I'm writing this on the day of Super Tuesday, the day when a dozen states hold their nominating contests, the largest number of states to do so on one day. It is far too early to know final results of those primaries, but all polling seems to indicate that the majority of GOP voters will cast their lot with Donald Trump. By the time you are reading this, you know who won what where, but I'm going to assume that Trump once again is the big winner, which all but assures him the Republican nomination.
Coarse, vulgar, nasty, sneaky, racist, bully; pick the adjective of your choice to describe him and you'll be right. Trump is all those things and more. He is a self-promoting egomaniac who, if elected, will no doubt run this country any damn way that helps him to gain even more wealth and power. His past actions and statements prove that in spite of his stump speech rhetoric, he really does not intend to help the "little guy." He couldn't care less, actually.
I've said all this before, but it bears repeating. If you liked the way Obama ran things, ignoring the Constitution, avoiding Congress and making up his own rules, then you're going to love President Trump. Trump uses threats on those who oppose him, such as tweeting out "I hear the Rickets family, who own the Chicago Cubs, are secretly spending $'s against me. They better be careful, they have a lot to hide." The message is clear enough, if you oppose me, I will destroy you.
The biggest joke and fallacy is that Trump is an "outsider," that he's the guy that will "stick it to the man." But as Wall Street Journal writer Kimberley Strassel has so keenly pointed out, Trump IS the man! He was born rich and connected, living a life in the company of the wealthy and powerful and built a fortune by using his connections and sticking it to the little guy. Trump is the biggest insider of them all, hanging and dealing with celebrities, movie moguls, big shot hotel and casino magnates, and others with privileged access to Washington brokers.
He has spent his whole life wheeling and dealing with the elites and special interest groups. He has been concerned with only himself and in doing whatever it took to keep himself rich and powerful. So all of a sudden is Trump in it to make America great and help the average American? Doubt it.
Strassel brings out the fact that in Trump's book, "The Art of the Deal," he lays out the way he has made use of back-scratching and backroom agreements. "In explaining his $100,000 contribution to the Clinton Foundation, Mr.

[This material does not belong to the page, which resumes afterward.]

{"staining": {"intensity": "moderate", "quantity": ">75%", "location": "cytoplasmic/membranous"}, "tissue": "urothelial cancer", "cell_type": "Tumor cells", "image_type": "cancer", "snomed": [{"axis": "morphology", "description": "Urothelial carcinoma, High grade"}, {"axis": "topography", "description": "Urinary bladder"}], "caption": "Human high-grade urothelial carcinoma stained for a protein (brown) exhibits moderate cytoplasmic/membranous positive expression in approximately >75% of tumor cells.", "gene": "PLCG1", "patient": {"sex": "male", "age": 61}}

Trump Bragged: "When they call, I give. And you know what, when I need something from them, I call them. They are there for me."

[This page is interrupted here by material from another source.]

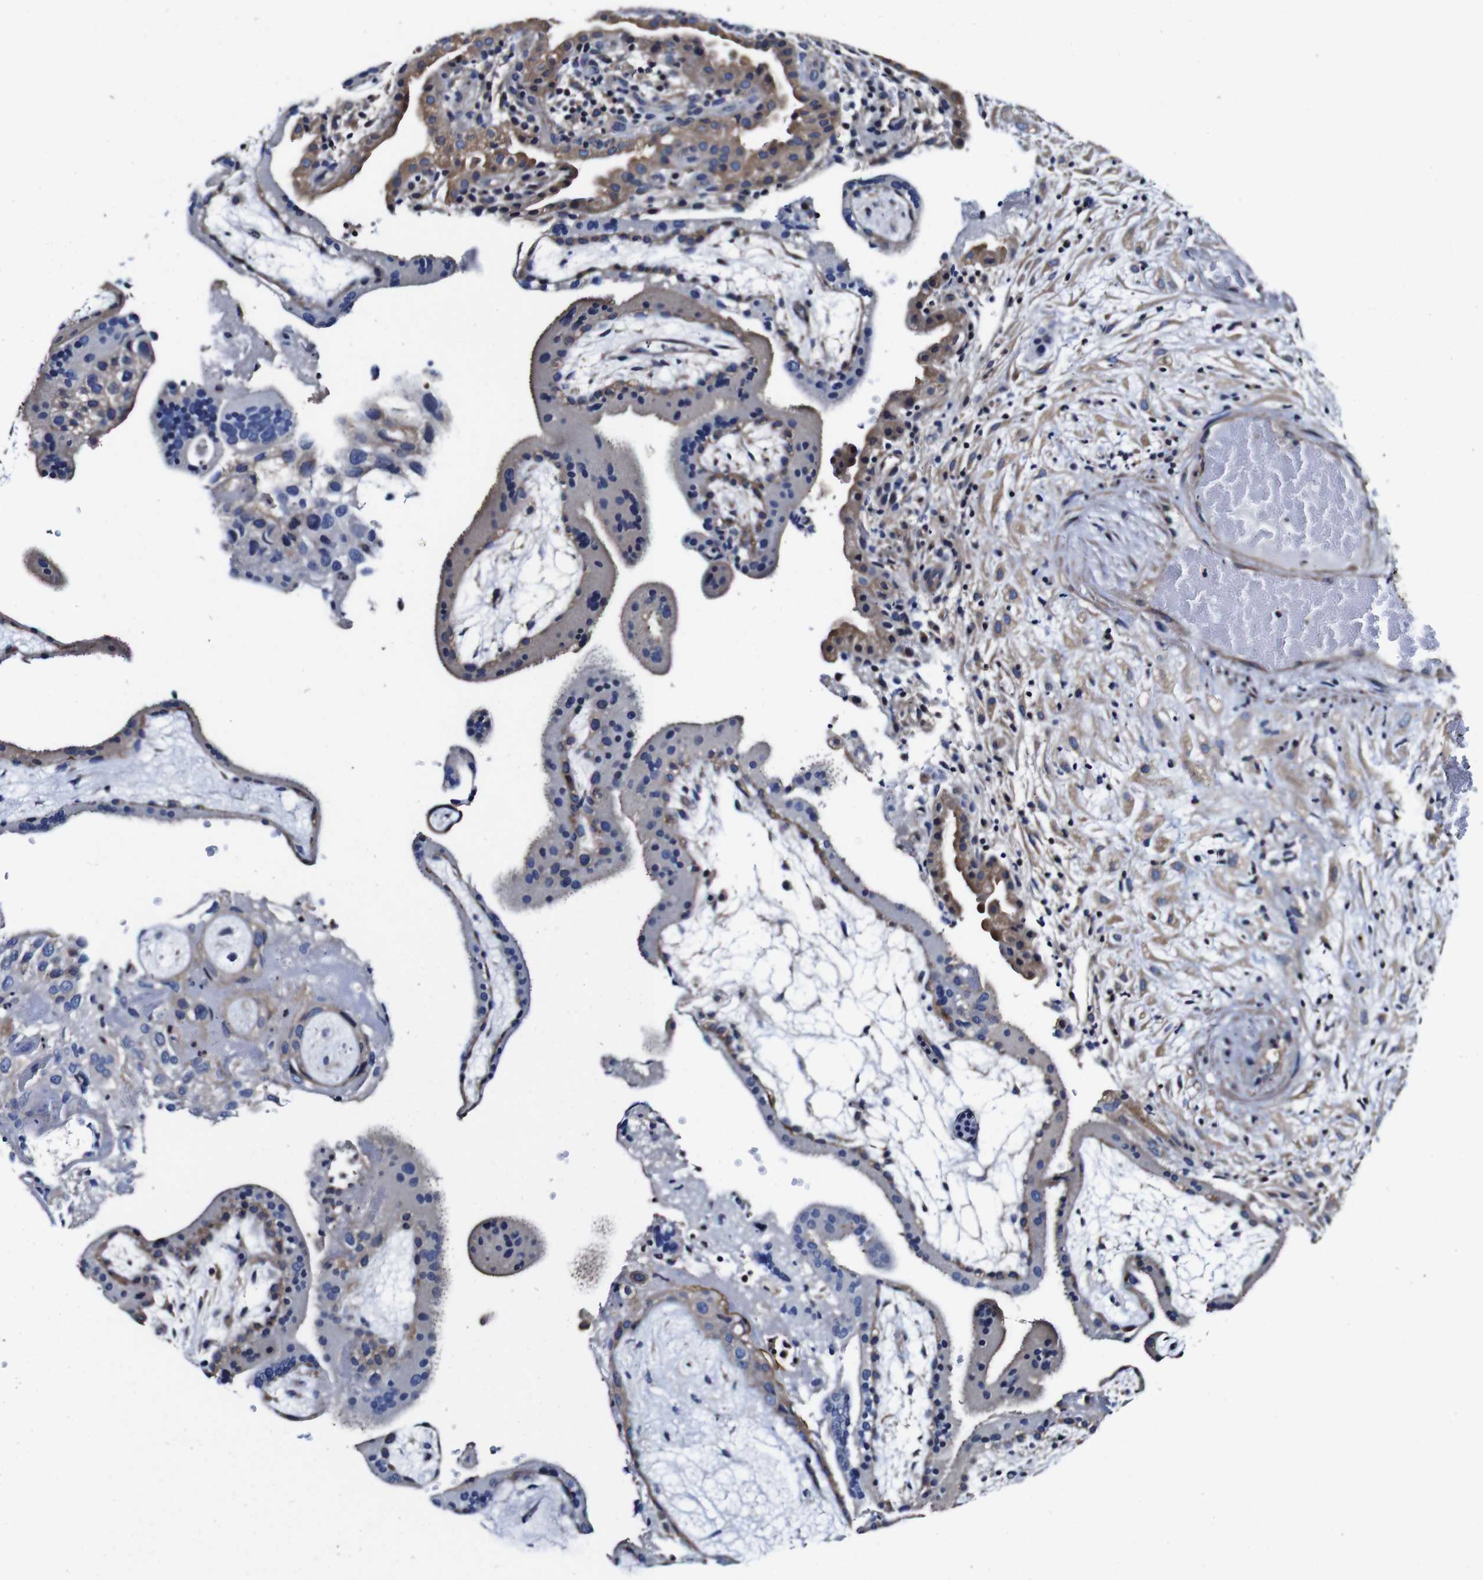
{"staining": {"intensity": "moderate", "quantity": "25%-75%", "location": "cytoplasmic/membranous"}, "tissue": "placenta", "cell_type": "Trophoblastic cells", "image_type": "normal", "snomed": [{"axis": "morphology", "description": "Normal tissue, NOS"}, {"axis": "topography", "description": "Placenta"}], "caption": "About 25%-75% of trophoblastic cells in normal placenta demonstrate moderate cytoplasmic/membranous protein staining as visualized by brown immunohistochemical staining.", "gene": "PDCD6IP", "patient": {"sex": "female", "age": 19}}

Trump is what Trump is. I don't like him, but I understand him. What I don't fully understand are my fellow Americans, all the supporters who don't see the man for what he is. I'm as frustrated and angry as anyone about the sorry state of our country; Big Brother government, political correct nonsense, American culture in decline and all the rest. I get how people are looking for the strong tough guy who will stand up for American values and principles; I'm looking for that guy too, but it isn't Donald Trump. Not by a long shot.
It scares me that so many people are willing to overlook the lies, con and crudeness of a man like Trump. Or is it that they so want to believe in someone so badly that they just can't see him for what he is? Whichever way it is, it is a frightening thing. History tells us that really bad people have been elected as leaders of countries because of their populist appeal to people who are desperate for some kind of change. They do get a change, but never the change they expected, and usually not for the better. I fear this for my country now.
How else does it make sense that even valid, troubling criticisms of Trump seem to help him more than hurt him?
I think it's because this disaffected class of voters wants someone unorthodox enough to break the rules, someone brash enough not to be deterred by the niceties that have prevented establishment Republicans from distinguishing themselves from Obama in bold colors rather than pale pastels. They're seem not only not offended but invigorated by someone who'll hurl profanities and refuse to apologize even when he owes an apology, because they think it's going to take someone like that to resist pressure to betray them once he's elected.
And though the establishment has finally awakened to the intensity of the discontentment among the party rank and file, it still doesn't believe the angst is legitimate. The establishment is still in bitter denial and wouldn't support a person advocating many of Trump's ideas even if he were a paragon of moral rectitude.
If establishment Republicans were the least bit repentant about their betrayals, truly believed in the conservative principles embodied in their party's platform and were realistic about stopping Trump, they'd quit posturing and unite behind Ted Cruz.
For the way to defeat Donald Trump is not to deny him a majority and steal the nomination from him at the convention; that really would be the end of the party. It is to embrace the closest thing to a Reagan conservative since Ronald Reagan, before it's too late. But truth be told, they probably hate Cruz worse than they hate Trump.
I wish Trump supporters would consider this when they wrongly lump Cruz in with the establishment, and I wish they'd simmer down long enough to recognize that Cruz represents the answer to their complaints far more than Trump — and with none of the baggage.